Count the lines in the records below that contain the word "least", and give only that number.

BEGIN GIVEN INFORMATION

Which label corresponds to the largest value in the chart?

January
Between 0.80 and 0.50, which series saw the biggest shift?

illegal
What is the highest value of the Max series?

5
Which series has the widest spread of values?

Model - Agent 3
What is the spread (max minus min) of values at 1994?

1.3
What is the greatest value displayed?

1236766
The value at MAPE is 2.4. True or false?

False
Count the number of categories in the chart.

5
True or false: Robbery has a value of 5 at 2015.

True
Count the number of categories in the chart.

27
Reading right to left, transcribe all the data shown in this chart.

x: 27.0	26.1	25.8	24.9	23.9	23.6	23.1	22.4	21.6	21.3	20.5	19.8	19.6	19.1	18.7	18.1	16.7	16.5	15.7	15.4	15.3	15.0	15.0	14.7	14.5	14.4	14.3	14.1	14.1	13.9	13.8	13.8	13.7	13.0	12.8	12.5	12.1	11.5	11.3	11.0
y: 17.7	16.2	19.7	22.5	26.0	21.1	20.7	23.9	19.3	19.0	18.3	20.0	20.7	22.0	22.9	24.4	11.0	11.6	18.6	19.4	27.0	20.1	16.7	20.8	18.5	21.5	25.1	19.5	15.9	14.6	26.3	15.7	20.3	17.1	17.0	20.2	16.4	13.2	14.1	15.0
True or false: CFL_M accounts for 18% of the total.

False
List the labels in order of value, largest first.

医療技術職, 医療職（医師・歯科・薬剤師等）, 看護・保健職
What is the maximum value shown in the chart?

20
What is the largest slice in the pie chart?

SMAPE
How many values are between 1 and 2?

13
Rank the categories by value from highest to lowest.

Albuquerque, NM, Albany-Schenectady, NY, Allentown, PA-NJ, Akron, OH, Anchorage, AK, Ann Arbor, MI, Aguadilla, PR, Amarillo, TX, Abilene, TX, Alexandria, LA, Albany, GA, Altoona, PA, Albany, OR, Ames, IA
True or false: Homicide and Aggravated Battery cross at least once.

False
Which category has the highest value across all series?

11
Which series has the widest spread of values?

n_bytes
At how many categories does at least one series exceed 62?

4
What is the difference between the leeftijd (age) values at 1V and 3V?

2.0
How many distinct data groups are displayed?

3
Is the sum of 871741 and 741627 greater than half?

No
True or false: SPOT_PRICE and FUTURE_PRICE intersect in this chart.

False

END GIVEN INFORMATION

FINISHED TASK: 2